Charts and graphs

Guidelines on our use of charts and graphs


Our charts and graphics are clear, consistent and professional. Tints of the secondary palette have been defined to ensure harmonious and consistent graphics with enough contrast between colours. Multiple tints are used for charting related fields (A, B, C), with other colours used for unrelated fields (D, E).

Bar chart and pie chart demonstrating colour harmonies


Tints are used to offer greater contrast and legibility to charting. Tints can be applied to any of the secondary palette and work in two directions – from base colour to darker tone, and base colour to lighter tone.

  1. Base colour
  2. Darker tone
  3. Lighter tone
Shades of blue in a colour chart


Depending on the chart and the number of different fields to be represented, the choice of tints will vary. Exampled right are the tint values for charts using up to 8 tints.

Chart of blue tint values

Colour values

For full colour tint values please download the swatches pack below.

Colour swatches of tint values

Colour order

Colours should always be used in this sequence, to ensure consistent presentation. For bar and pie charts, tints should be used for separate, related fields. For line charts, brand colours should be used instead of tints, to help ensure sufficient contrast and legibility.

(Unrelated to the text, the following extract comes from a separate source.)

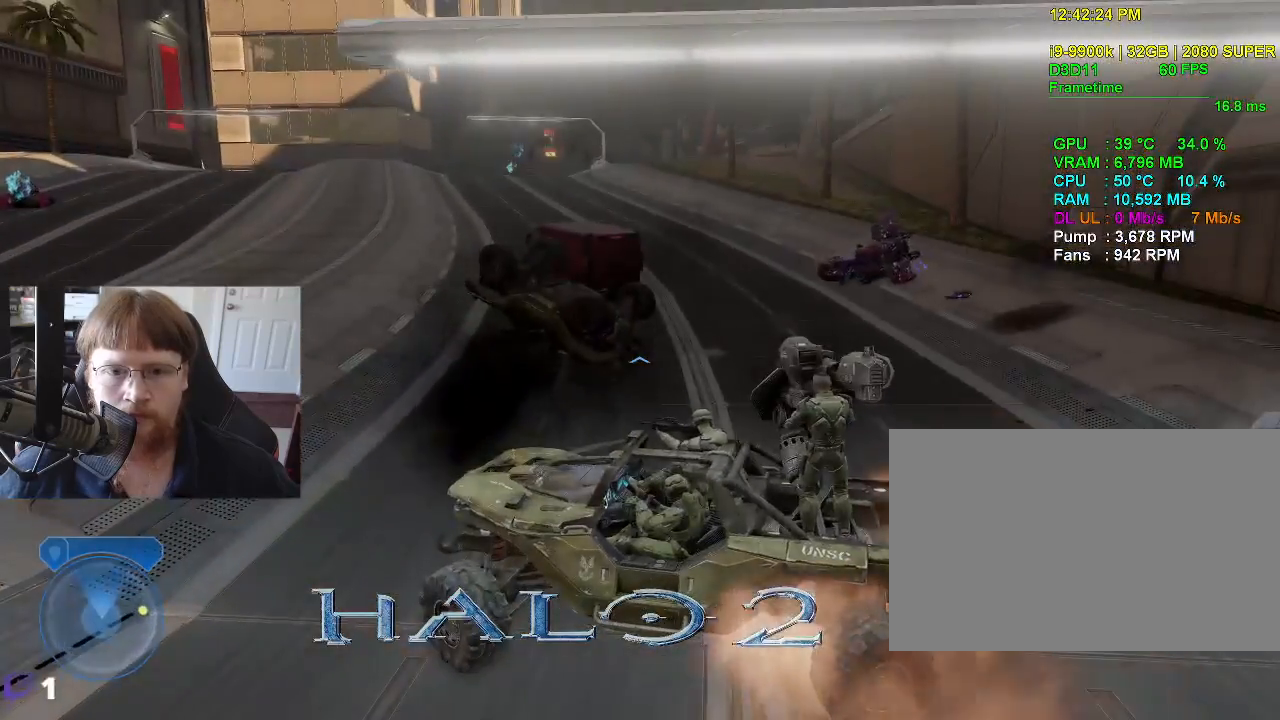
{"keys": [], "events": []}
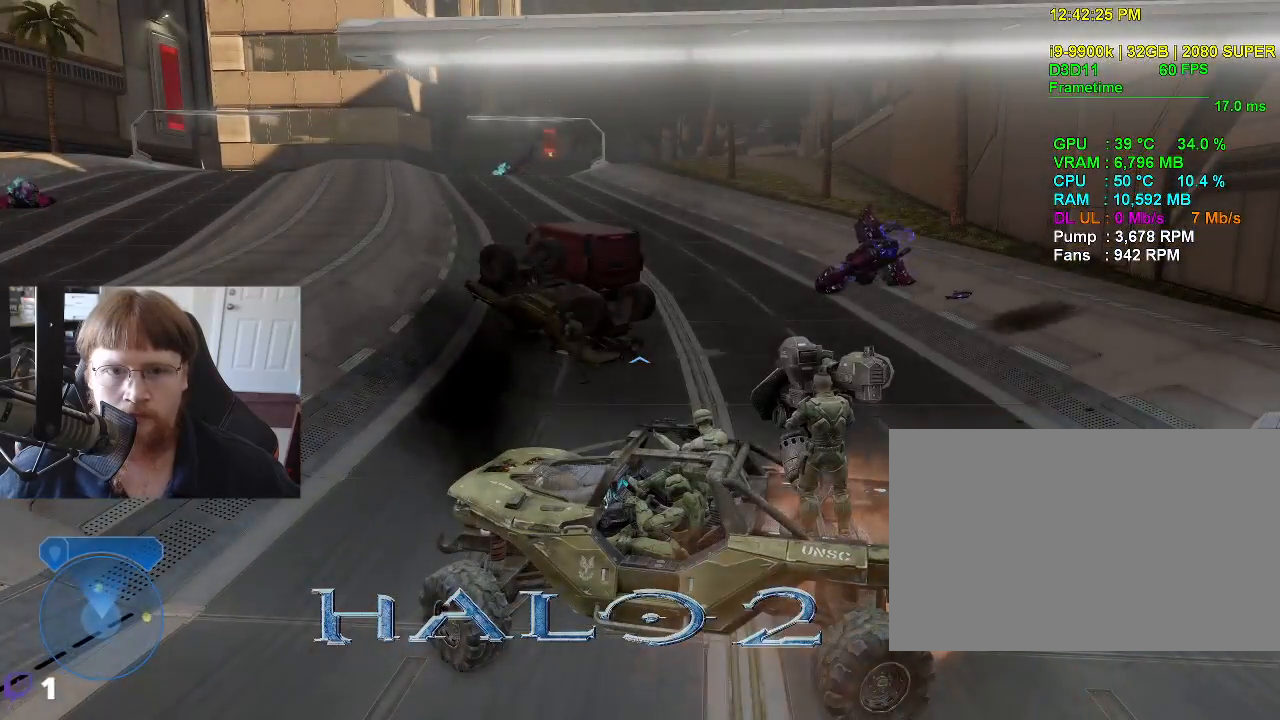
{"keys": [], "events": []}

Columns of colour in blue, grey, yellow, red, teal, greenpurple, orange and pink


Most chart types should be chosen to most logically complement the data set. Primarily we work with bar, line, and pie charts.

Bar charts single colours

Colour can be used to group related data. Exampled right, blue is used for working types (A—C), grey is used for those in education (D), and yellow for unemployed (E).

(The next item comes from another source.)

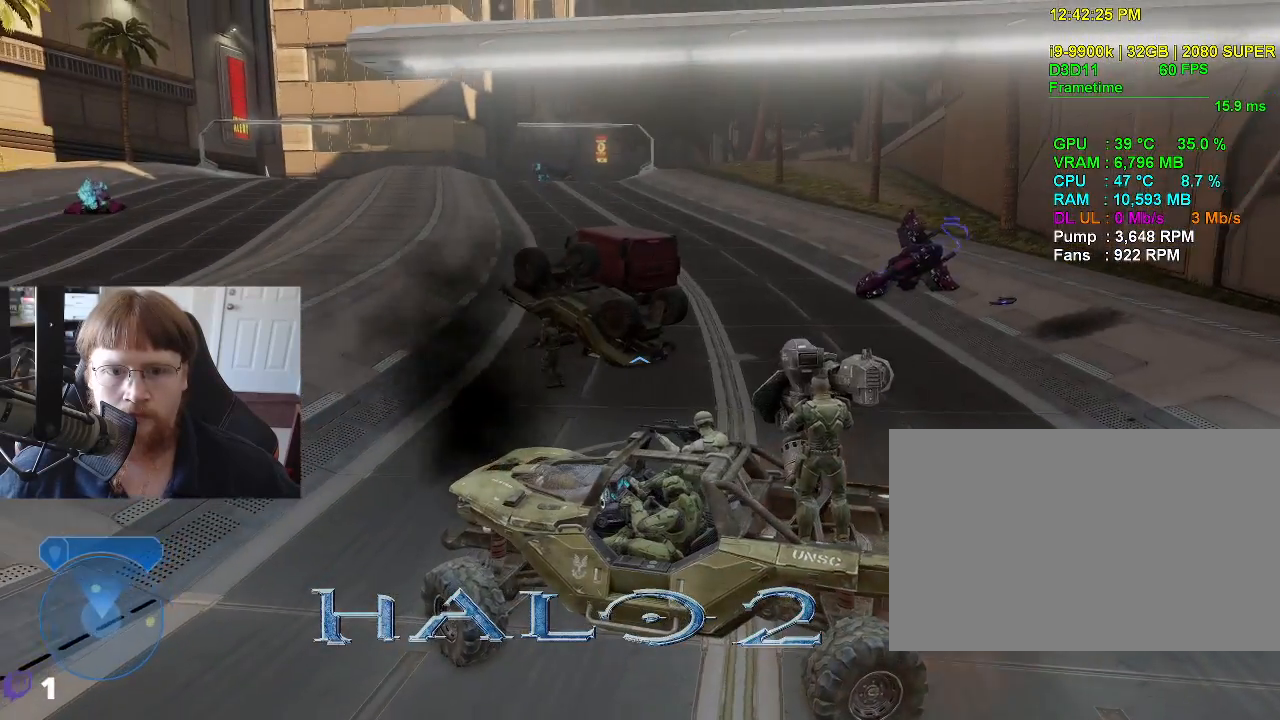
{"keys": [], "events": [[266, "w", "down"], [500, "w", "up"]]}
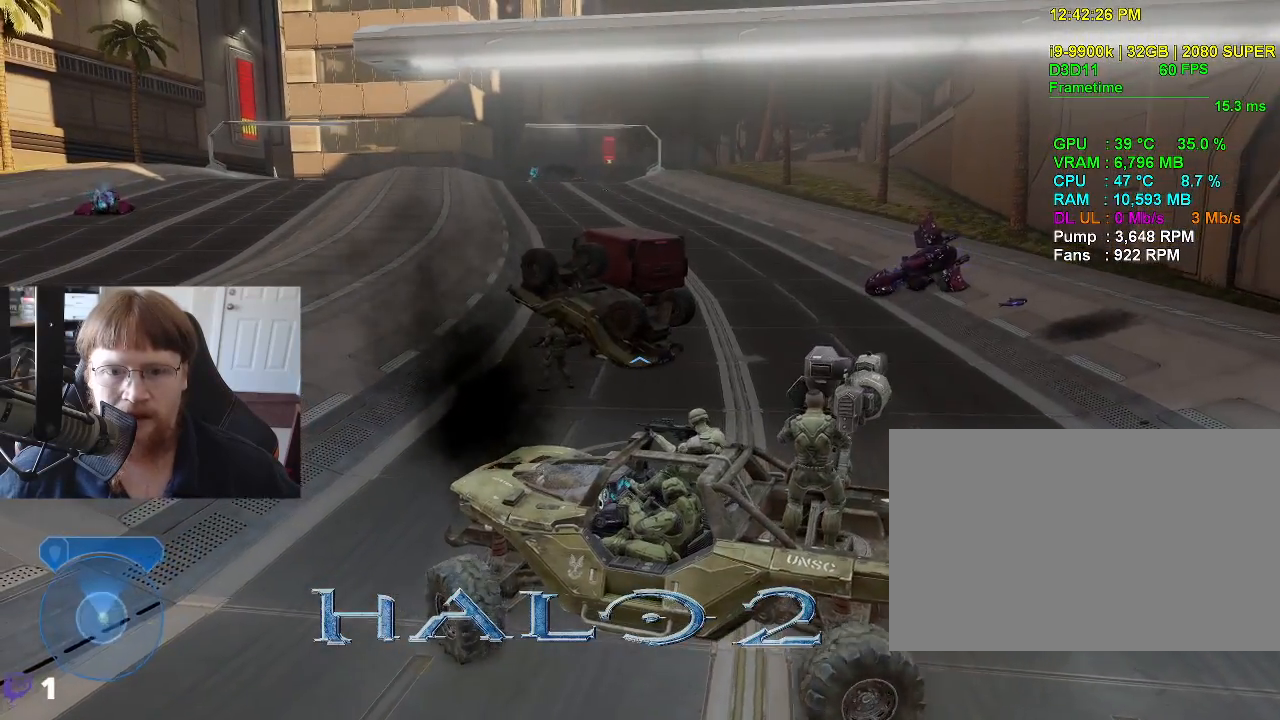
{"keys": [], "events": [[133, "e", "down"], [233, "e", "up"]]}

Data labels should be used above chart columns to aid accessibility.

Bar chart showing data labels

Bar charts multi colour

Stacked bar charts use a clear white line to separate data fields within this same bar. X-axis labels can be oriented to 45° if the subtitles are too long to work horizontally.

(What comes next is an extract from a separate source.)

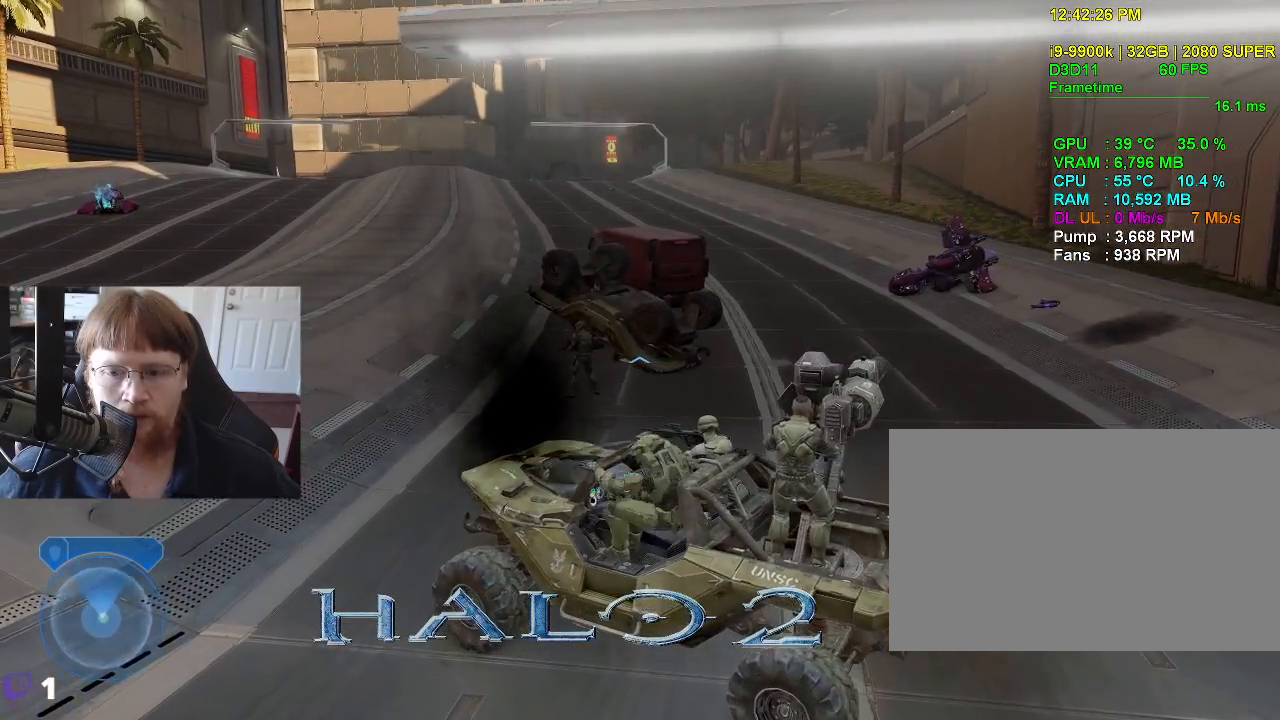
{"keys": [], "events": []}
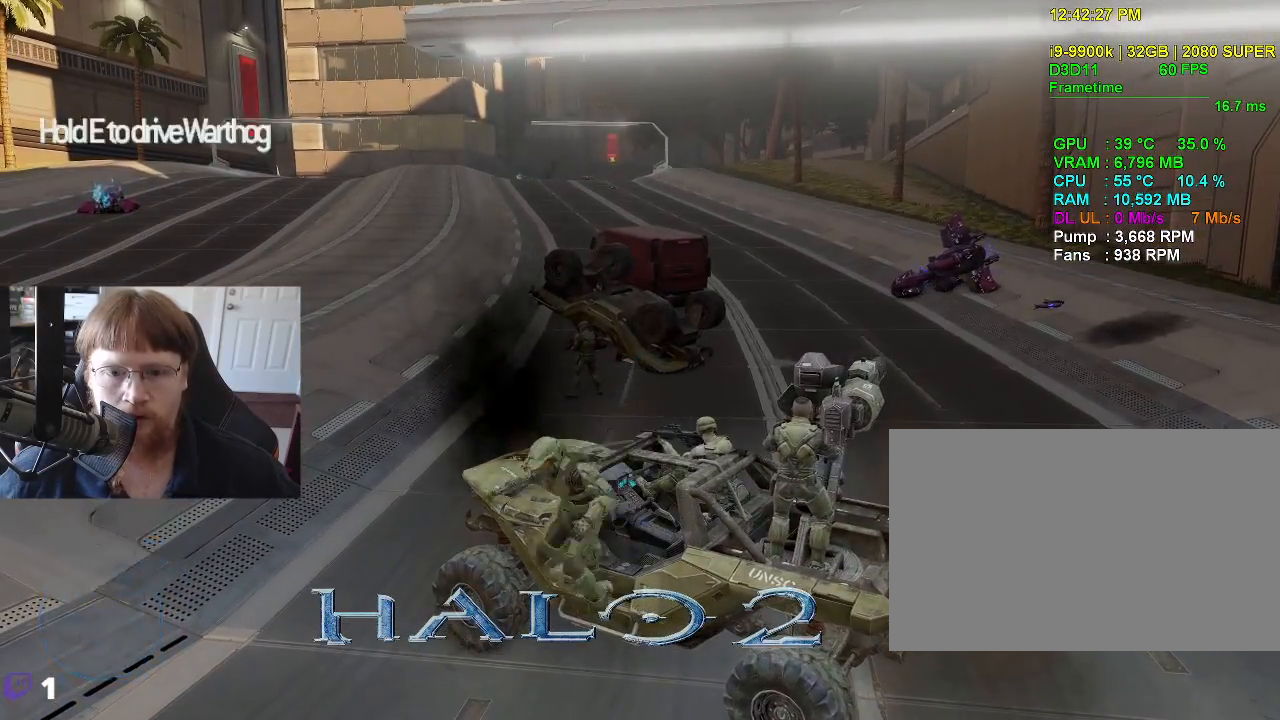
{"keys": ["a", "w"], "events": [[266, "a", "down"], [400, "w", "down"]]}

Example of stacked bar charts

Pie charts single colours

Pie charts use a clear white line to separate data fields. The inner white circle must be 70% the total diameter of the pie chart.

Example of pie chart

Line chart

Line charts do not use tints, and instead use the base secondary colours following the order shown above (Colour order). Data labels should be added to the chart, ideally on the right-hand side of the x-axis, to aid accessibility.

Example of line charts

Headers, Sources, Graph data

Titles are set in Founders Grotesk Semi-Bold and labelled (Figure 1) and go up sequentially throughout a document.

All other data is set in Graphik Light.

Example of bar charts


We use a simple labelling system to ensure consistent typesetting between documents.

Bar labelling

Text can sit above or below colours and where space is limited can sit on top. White or black must be used to ensure greatest legibility.